PAGE EXCERPT:
A big fear of business leaders and privacy professionals alike is the accidental breach of customer personally identifiable information (PII) either through the loss or destruction of company property, such as a laptop, by an employee.
However, the 2010 Verizon Data Breach Investigations report points to a different data privacy threat that is farther reaching than that of a laptop left on a plane. The report indicates that organized crime is responsible for 85% of all stolen data in 2009. Cyber-criminals were able to take advantage of login credentials on nearly 40% of the data stolen to potentially inflict credit or financial damages on individuals. However, the study points to 98% of the ensuing data breaches being avoidable through simple controls that were not in place. Read more about this report on CNET.

SOURCE INFORMATION:
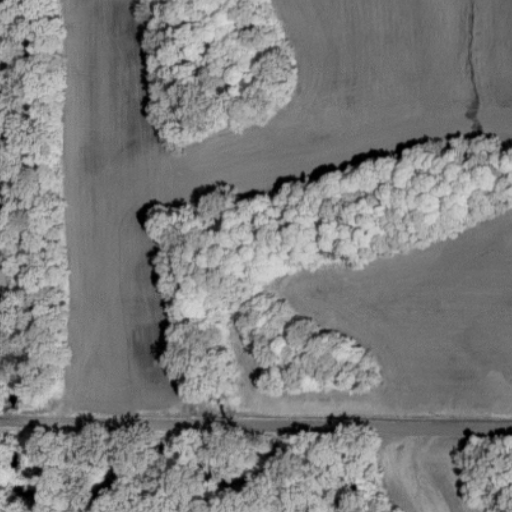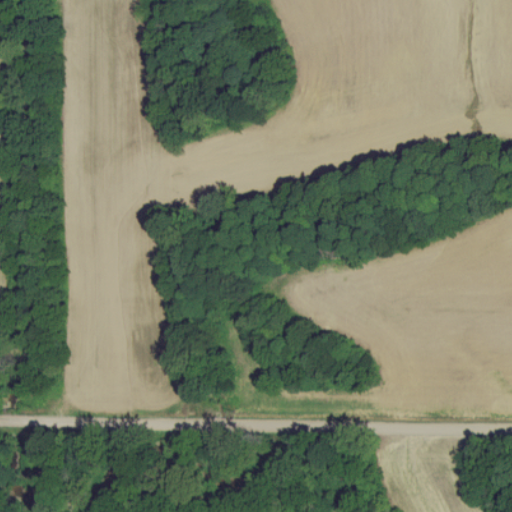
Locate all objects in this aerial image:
road: (255, 425)
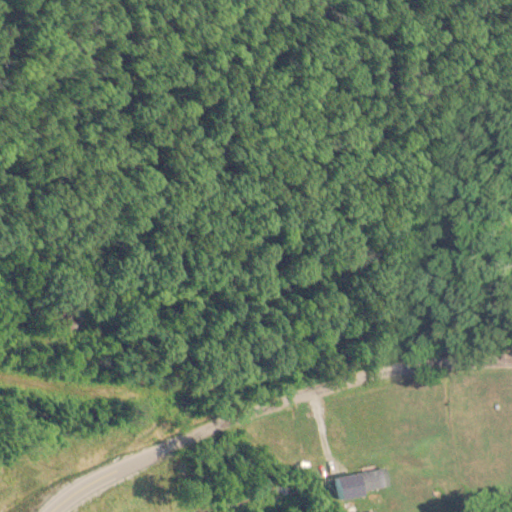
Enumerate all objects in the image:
road: (271, 406)
building: (369, 481)
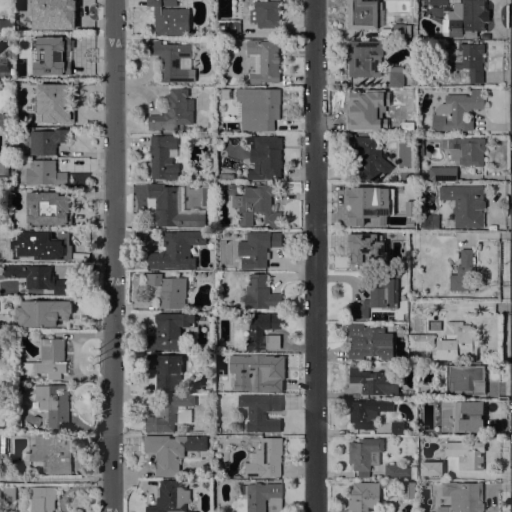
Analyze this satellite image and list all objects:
building: (437, 1)
building: (264, 12)
building: (266, 13)
building: (363, 13)
building: (52, 14)
building: (54, 14)
building: (362, 14)
building: (169, 17)
building: (464, 17)
building: (170, 18)
building: (6, 25)
building: (228, 26)
building: (401, 30)
building: (49, 51)
building: (52, 51)
building: (364, 57)
building: (364, 57)
building: (263, 59)
building: (467, 59)
building: (172, 60)
building: (264, 60)
building: (467, 60)
building: (173, 61)
building: (4, 68)
building: (26, 73)
building: (395, 75)
building: (225, 76)
building: (396, 76)
building: (53, 102)
building: (54, 103)
building: (258, 107)
building: (265, 107)
building: (360, 109)
building: (359, 110)
building: (456, 110)
building: (173, 111)
building: (174, 111)
building: (457, 111)
building: (391, 118)
building: (4, 119)
building: (392, 119)
building: (210, 124)
building: (45, 140)
building: (45, 140)
building: (420, 146)
building: (463, 149)
building: (466, 150)
building: (385, 154)
building: (161, 157)
building: (163, 157)
building: (264, 157)
building: (265, 157)
building: (368, 157)
building: (368, 158)
building: (42, 172)
building: (44, 172)
building: (441, 172)
building: (442, 173)
building: (424, 175)
building: (228, 176)
building: (411, 177)
building: (367, 199)
building: (255, 204)
building: (257, 204)
building: (464, 204)
building: (464, 205)
building: (172, 206)
building: (174, 207)
building: (47, 208)
building: (49, 208)
building: (430, 220)
building: (402, 221)
building: (355, 238)
building: (43, 244)
building: (256, 248)
building: (257, 248)
building: (365, 248)
building: (175, 249)
building: (176, 250)
building: (379, 252)
road: (113, 256)
road: (315, 256)
building: (462, 271)
building: (464, 272)
building: (34, 276)
building: (36, 277)
building: (167, 289)
building: (169, 289)
building: (259, 292)
building: (381, 293)
building: (260, 294)
building: (377, 296)
road: (459, 307)
building: (41, 312)
building: (43, 312)
building: (168, 329)
building: (262, 330)
building: (264, 331)
building: (170, 332)
building: (421, 339)
building: (421, 340)
building: (455, 340)
building: (367, 341)
building: (369, 342)
building: (457, 342)
building: (10, 358)
building: (49, 358)
building: (47, 359)
building: (166, 369)
building: (166, 370)
building: (256, 372)
building: (257, 375)
building: (464, 378)
building: (465, 379)
building: (374, 380)
building: (375, 380)
building: (425, 389)
building: (53, 404)
building: (54, 404)
building: (260, 411)
building: (261, 411)
building: (366, 411)
building: (367, 411)
building: (170, 412)
building: (170, 412)
building: (461, 415)
building: (462, 416)
building: (396, 426)
building: (397, 427)
building: (217, 430)
building: (2, 443)
building: (170, 450)
building: (172, 450)
building: (51, 453)
building: (52, 453)
building: (465, 453)
building: (466, 453)
building: (363, 454)
building: (365, 454)
building: (266, 457)
building: (265, 458)
building: (430, 467)
building: (432, 468)
building: (396, 470)
building: (400, 470)
road: (55, 477)
building: (408, 489)
building: (0, 490)
building: (9, 493)
building: (170, 496)
building: (263, 496)
building: (362, 496)
building: (171, 497)
building: (262, 497)
building: (364, 497)
building: (461, 497)
building: (462, 497)
building: (40, 499)
building: (41, 499)
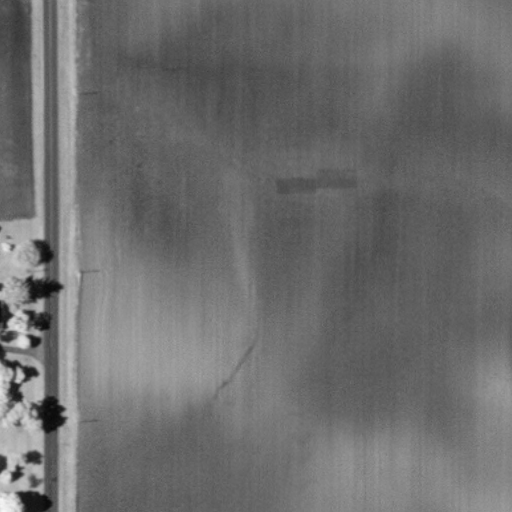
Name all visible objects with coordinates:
road: (52, 256)
road: (26, 351)
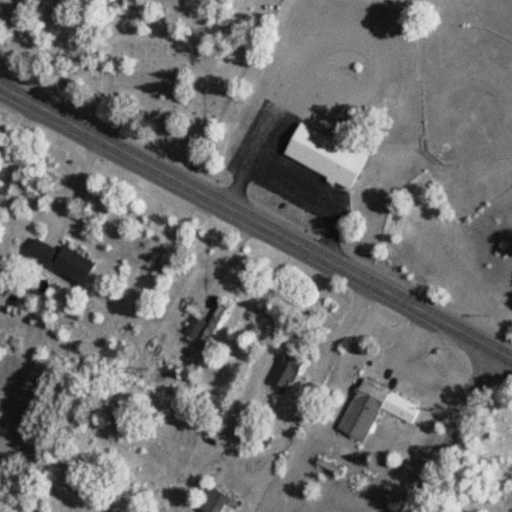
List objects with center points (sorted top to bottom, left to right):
park: (139, 58)
park: (466, 92)
building: (329, 155)
road: (255, 224)
building: (65, 259)
building: (195, 327)
building: (288, 372)
building: (374, 409)
road: (449, 431)
building: (215, 500)
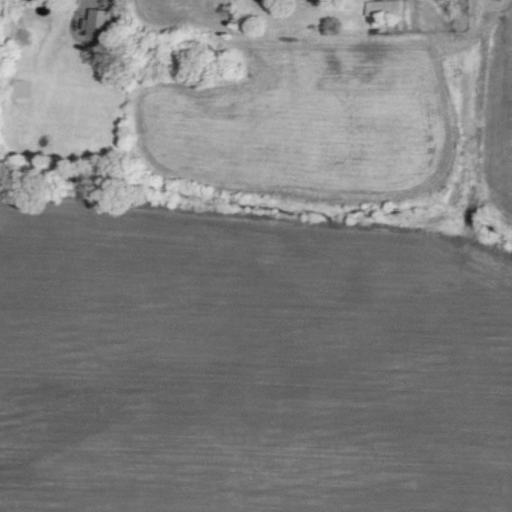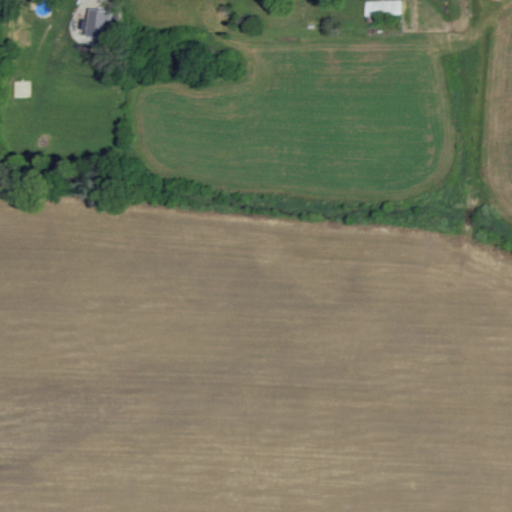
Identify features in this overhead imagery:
building: (385, 7)
building: (101, 22)
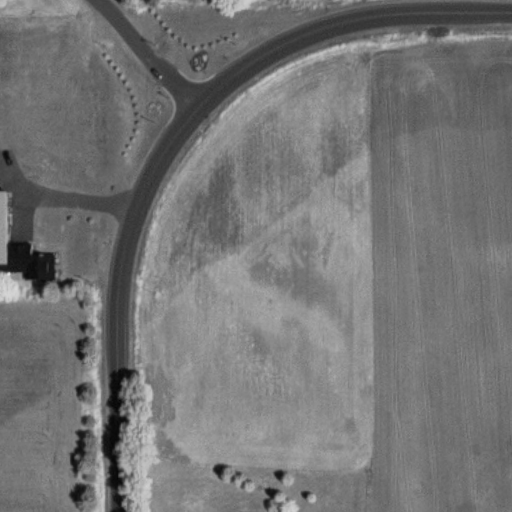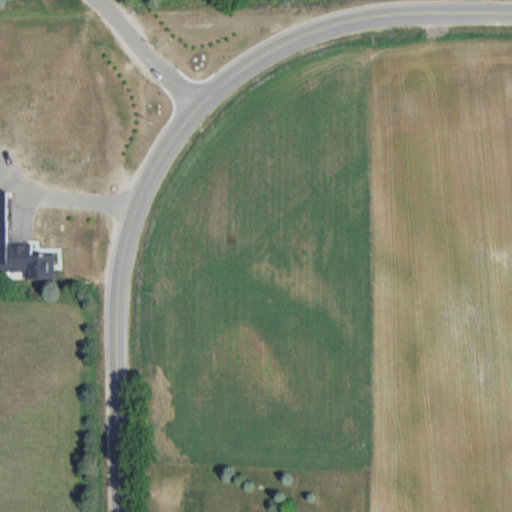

TASK INSTRUCTIONS:
• a. According to the passage on data breaches, what share of all stolen data in 2009 was organized crime responsible for?
• b. In the passage on data breaches, rewrite the stretch from "A big fear of" through "report on CNET.", replacing "organized crime" with "criminal gangs".
• c. Extend the passage on data breaches, picking up after its final sentence.

ANSWER LIST:
• a. 85%

• b.
A big fear of business leaders and privacy professionals alike is the accidental breach of customer personally identifiable information (PII) either through the loss or destruction of company property, such as a laptop, by an employee.
However, the 2010 Verizon Data Breach Investigations report points to a different data privacy threat that is farther reaching than that of a laptop left on a plane. The report indicates that criminal gangs is responsible for 85% of all stolen data in 2009. Cyber-criminals were able to take advantage of login credentials on nearly 40% of the data stolen to potentially inflict credit or financial damages on individuals. However, the study points to 98% of the ensuing data breaches being avoidable through simple controls that were not in place. Read more about this report on CNET.

• c.
Does this study indicate that companies are not doing enough to protect their customer data? According to a 2009 Ponemon study, 70% of IT professionals in the healthcare field, for example, believe that senior management does not view privacy and data security as a top priority. The study also shows that over 60% of IT professionals surveyed believe they do not have enough resources to ensure data security requirements are met.
All too often security is not discussed until a data breach takes place. A breach may result in reduced customer trust, lost revenue and substantial costs associated with resolving the crisis. It may be time to start the internal conversation to ensure the right systems are in place to protect customer data…before it’s too late.